By David Milliken
LONDON (Reuters) – The Bank of England’s views on Brexit will be scrutinized by investors on Thursday when the central bank announces its first policy decision since raising rates for the first time in more than a decade last month.
Both financial markets and economists expect BoE officials will wait nearly a year before raising interest rates again – a much slower pace of tightening than the U.S. Federal Reserve.
The “very gradual” pace of tightening signaled by the BoE last month reflects both uncertainty about the economic impact of ongoing talks to leave the European Union, as well as weak underlying inflation pressures that belie a headline rate at its highest in nearly six years.
Last week’s judgment by the European Commission that Britain had made sufficient progress in Brexit talks to move on to negotiations over trade and an interim deal to cover the period until 2021 should reinforce the BoE’s assumption that the Brexit process will be smooth.
“We expect a ‘holding position’ from the BoE … and a neutral tone on Brexit progress,” said Robert Wood, UK economist at Bank of America Merrill Lynch (NYSE:).
Like most economists polled by Reuters, he expects the BoE’s Monetary Policy Committee to vote 9-0 to keep rates at 0.5 percent, after a 7-2 split in favor of raising rates by a quarter of a percentage point last month.
BoE Governor Mark Carney has said the central bank will focus on consumers’ and businesses’ reaction to Brexit talks, rather than make its own judgment about the economic impact.
Wood said he did not think last week’s Brexit progress – which had been in some doubt – would make the BoE raise rates sooner in 2018.
Consumer demand has faltered this year mostly due to rising inflation – not Brexit worries – so last week’s agreement removed a downside risk, rather than pointing to stronger growth. Figures overnight pointed to the weakest housing market since 2013.
Last month the BoE maintained its forecast that the economy would grow 1.6 percent next year – slightly faster than expected by the government and most economists polled by Reuters.
Since then, inflation has risen to its highest since March 2012 at 3.1 percent.
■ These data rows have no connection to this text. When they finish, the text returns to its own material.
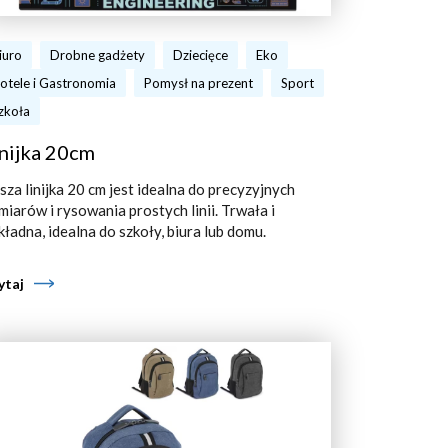
iuro
Drobne gadżety
Dziecięce
Eko
otele i Gastronomia
Pomysł na prezent
Sport
zkoła
nijka 20cm
sza linijka 20 cm jest idealna do precyzyjnych
miarów i rysowania prostych linii. Trwała i
kładna, idealna do szkoły, biura lub domu.
ytaj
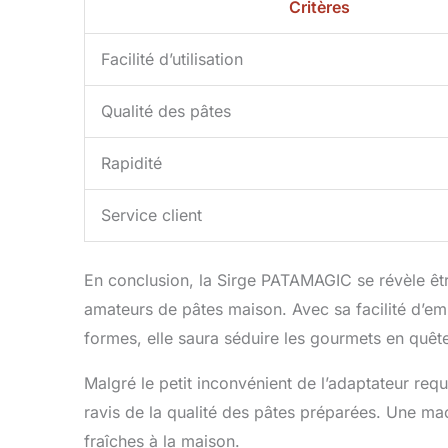
Critères
Facilité d’utilisation
Qualité des pâtes
Rapidité
Service client
En conclusion, la Sirge PATAMAGIC se révèle êt
amateurs de pâtes maison. Avec sa facilité d’emp
formes, elle saura séduire les gourmets en quête
Malgré le petit inconvénient de l’adaptateur requ
ravis de la qualité des pâtes préparées. Une mac
fraîches à la maison.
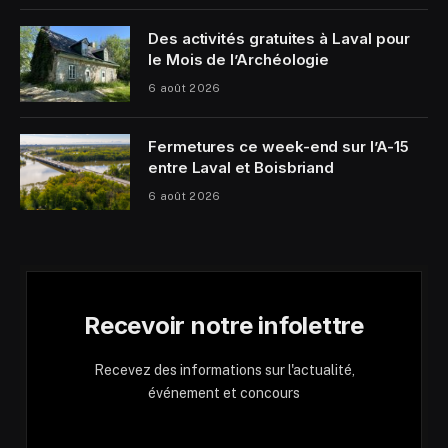
Des activités gratuites à Laval pour
le Mois de l’Archéologie
6 août 2026
Fermetures ce week-end sur l’A-15
entre Laval et Boisbriand
6 août 2026
Recevoir notre infolettre
Recevez des informations sur l'actualité,
événement et concours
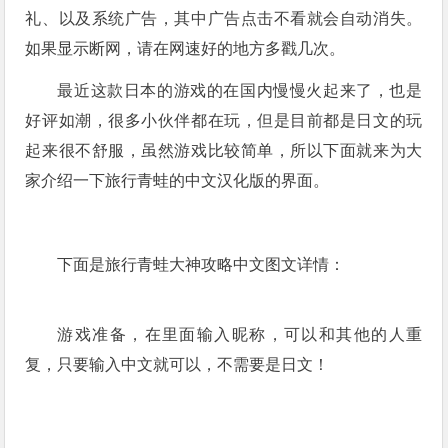
礼、以及系统广告，其中广告点击不看就会自动消失。
如果显示断网，请在网速好的地方多戳几次。
最近这款日本的游戏的在国内慢慢火起来了，也是
好评如潮，很多小伙伴都在玩，但是目前都是日文的玩
起来很不舒服，虽然游戏比较简单，所以下面就来为大
家介绍一下旅行青蛙的中文汉化版的界面。
下面是旅行青蛙大神攻略中文图文详情：
游戏准备，在里面输入昵称，可以和其他的人重
复，只要输入中文就可以，不需要是日文！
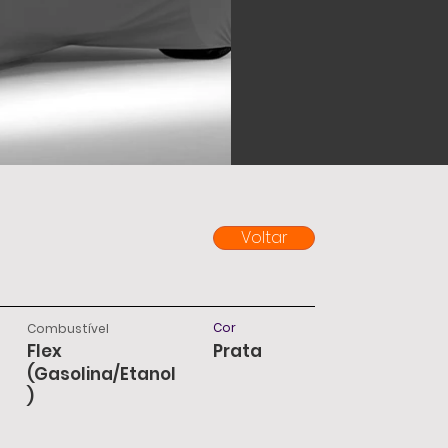
Voltar
Cor
Combustível
Flex
Prata
(Gasolina/Etanol
)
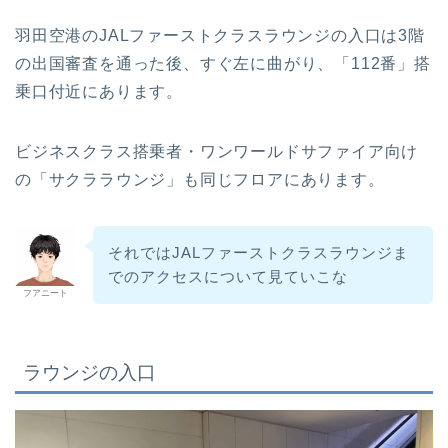
羽田空港のJALファーストクラスラウンジの入口は3階
の出国審査を通った後、すぐ左に曲がり、「112番」搭
乗口付近にあります。
ビジネスクラス搭乗者・ワンワールドサファイア向け
の「サクララウンジ」も同じフロアにあります。
それではJALファーストクラスラウンジま
でのアクセスについて見ていこな
フアニート
ラウンジの入口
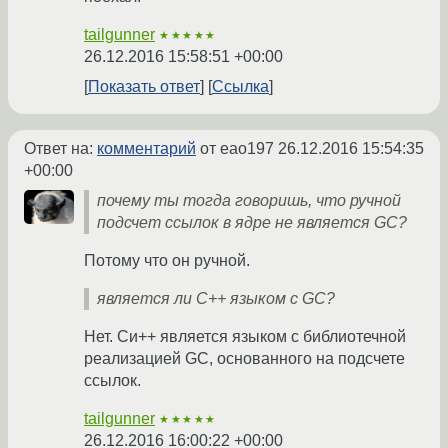
tailgunner
★★★★★
26.12.2016 15:58:51 +00:00
Показать ответ
Ссылка
Ответ на:
комментарий
от eao197
26.12.2016 15:54:35
+00:00
почему ты тогда говоришь, что ручной
подсчет ссылок в ядре не является GC?
Потому что он ручной.
является ли C++ языком с GC?
Нет. Си++ является языком с библиотечной
реализацией GC, основанного на подсчете
ссылок.
tailgunner
★★★★★
26.12.2016 16:00:22 +00:00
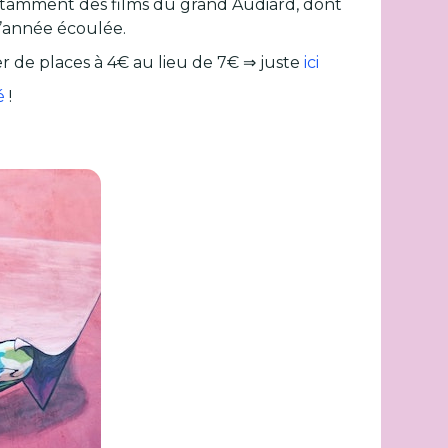
(notamment des films du grand Audiard, dont
l’année écoulée.
er de places à 4€ au lieu de 7€ ⇒ juste
ici
é
!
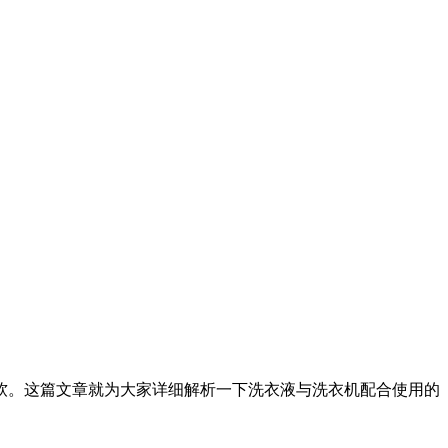
。这篇文章就为大家详细解析一下洗衣液与洗衣机配合使用的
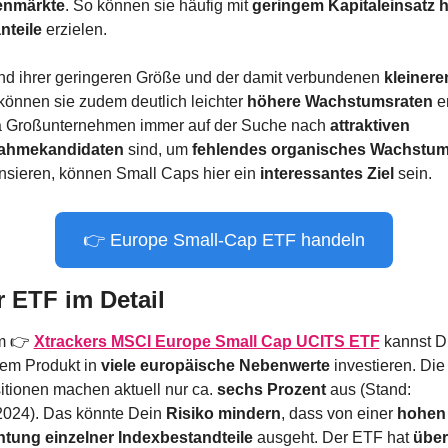
enmärkte
. So können sie häufig mit 
geringem Kapitaleinsatz
h
nteile
 erzielen.
nd ihrer geringeren Größe und der damit verbundenen 
kleineren
können sie zudem deutlich leichter 
höhere Wachstumsraten
 e
 Großunternehmen immer auf der Suche nach 
attraktiven 
ahmekandidaten
 sind, um 
fehlendes organisches Wachstu
sieren, können Small Caps hier ein 
interessantes Ziel
 sein.
👉 Europe Small-Cap ETF handeln
r ETF im Detail
m 👉 
Xtrackers MSCI Europe Small Cap UCITS ETF
 kannst Du
em Produkt in 
viele europäische Nebenwerte 
investieren. Die
itionen machen aktuell nur ca. 
sechs Prozent
 aus (Stand: 
2024). Das könnte Dein 
Risiko mindern
, dass von einer 
hohen 
htung
einzelner Indexbestandteile
 ausgeht. Der ETF hat 
über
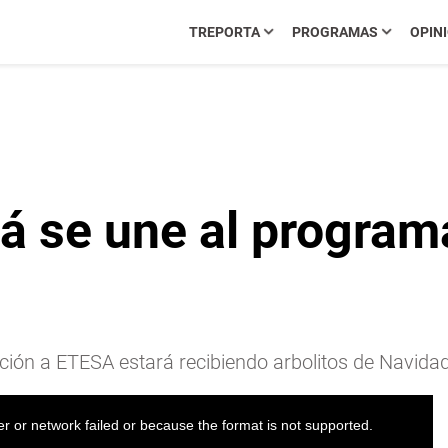
TREPORTA
PROGRAMAS
OPIN
á se une al program
ión a ETESA estará recibiendo arbolitos de Navidad
r or network failed or because the format is not supported.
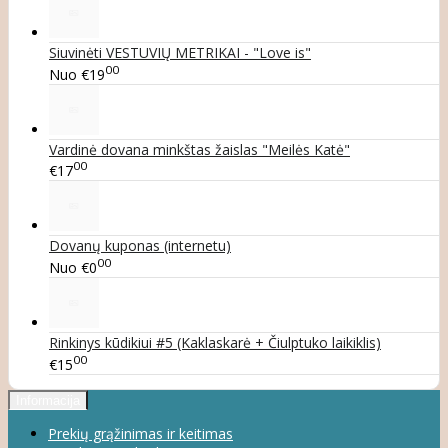
Siuvinėti VESTUVIŲ METRIKAI - "Love is"
00
Nuo
€19
Vardinė dovana minkštas žaislas "Meilės Katė"
00
€17
Dovanų kuponas (internetu)
00
Nuo
€0
Rinkinys kūdikiui #5 (Kaklaskarė + Čiulptuko laikiklis)
00
€15
Informacija
Prekių grąžinimas ir keitimas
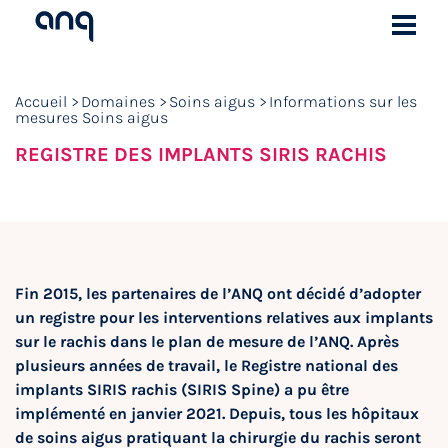
Accueil
Domaines
Soins aigus
Informations sur les
mesures Soins aigus
REGISTRE DES IMPLANTS SIRIS RACHIS
Fin 2015, les partenaires de l’ANQ ont décidé d’adopter
un registre pour les interventions relatives aux implants
sur le rachis dans le plan de mesure de l’ANQ. Après
plusieurs années de travail, le Registre national des
implants SIRIS rachis (SIRIS Spine) a pu être
implémenté en janvier 2021. Depuis, tous les hôpitaux
de soins aigus pratiquant la chirurgie du rachis seront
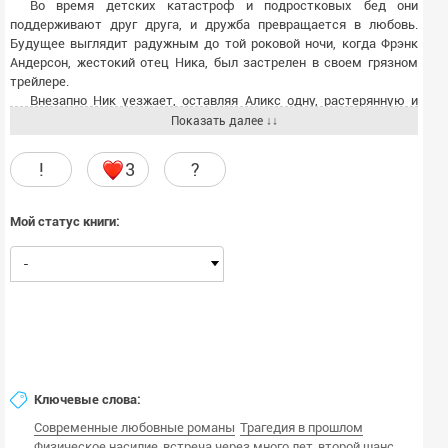
Во время детских катастроф и подростковых бед они
поддерживают друг друга, и дружба превращается в любовь.
Будущее выглядит радужным до той роковой ночи, когда Фрэнк
Андерсон, жестокий отец Ника, был застрелен в своем грязном
трейлере.
Внезапно Ник уезжает, оставляя Аликс одну, растерянную и
беременную. В течение следующих пятнадцати лет она борется с
Показать далее ↓↓
болью от расставания, неудачного брака, болью своей семьи и
друзей. Но наконец-то ее жизнь налаживается. Развод почти
!
3
?
завершен, бизнес процветает, и Аликс довольна, если не
счастлива – до того дня, когда поднимает глаза и видит Ника,
стоящего за прилавком. Он вернулся... и он не один.
Мой статус книги:
И снова Аликс погружается в смятение и боль, когда Ник
пытается завоевать ее любовь, чему она изо всех сил
-
сопротивляется. Только одна вещь может разрушить защитную
стену, которую она выстроила вокруг своих эмоций – правда о
смерти Фрэнка Андерсона. Но когда эта правда всплывает, и
стены рушатся, ни Аликс, ни Ник не готовы к эмоциональному
взрыву, который может как разрушить, так и исцелить.
Ключевые слова:
Современные любовные романы
Трагедия в прошлом
Физическое насилие
встреча через много лет
второй шанс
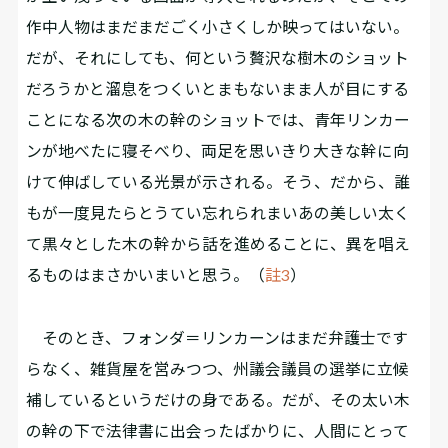
作中人物はまだまだごく小さくしか映ってはいない。
だが、それにしても、何という贅沢な樹木のショット
だろうかと溜息をつくいとまもないまま人が目にする
ことになる次の木の幹のショットでは、青年リンカー
ンが地べたに寝そべり、両足を思いきり大きな幹に向
けて伸ばしている光景が示される。そう、だから、誰
もが一度見たらとうてい忘れられまいあの美しい太く
て黒々とした木の幹から話を進めることに、異を唱え
るものはまさかいまいと思う。（
註3
）
そのとき、フォンダ＝リンカーンはまだ弁護士です
らなく、雑貨屋を営みつつ、州議会議員の選挙に立候
補しているというだけの身である。だが、その太い木
の幹の下で法律書に出会ったばかりに、人間にとって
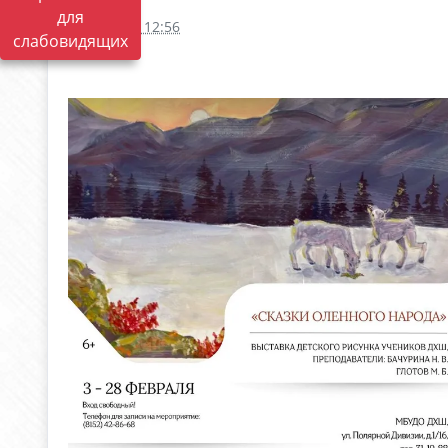
для
14.02.2026 12:56
слабовидящих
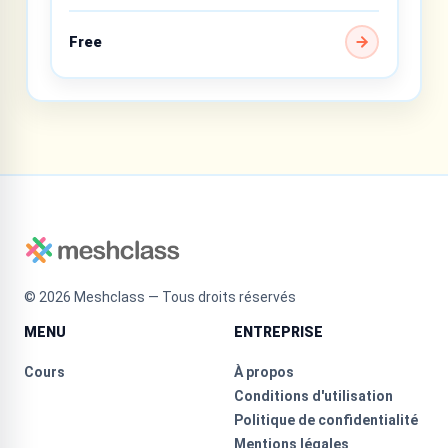
Free
©
2026
Meshclass — Tous droits réservés
MENU
ENTREPRISE
Cours
À propos
Conditions d'utilisation
Politique de confidentialité
Mentions légales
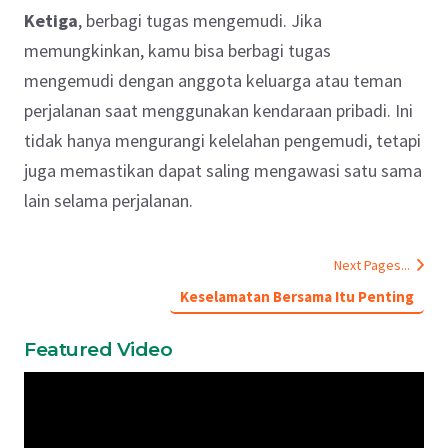
Ketiga
, berbagi tugas mengemudi. Jika
memungkinkan, kamu bisa berbagi tugas
mengemudi dengan anggota keluarga atau teman
perjalanan saat menggunakan kendaraan pribadi. Ini
tidak hanya mengurangi kelelahan pengemudi, tetapi
juga memastikan dapat saling mengawasi satu sama
lain selama perjalanan.
Next Pages...
Keselamatan Bersama Itu Penting
Featured Video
The BoE says this overshoot is almost all due to sterling’s fall after June 2016’s Brexit vote, and it expects inflation to fall slowly next year.
Wage growth – which many BoE policymakers view as a good guide to medium-term inflation pressures – remains slow, with regular pay in the three months to October up just 2.3 percent on a year earlier.
However Wolfgang Bauer, a fixed income fund manager at M&G Investments, said Brexit made the BoE the hardest major central bank to predict for next year based on economics alone.
“If there are some hiccups in the negotiation process – and I think that is very likely – we could see some pressure on sterling,” he said.
“That … might make the Bank of England want to have a bit more of a tighter monetary policy. On the other hand, if there’s a less-than-ideal Brexit on the horizon, that might dampen economic growth.”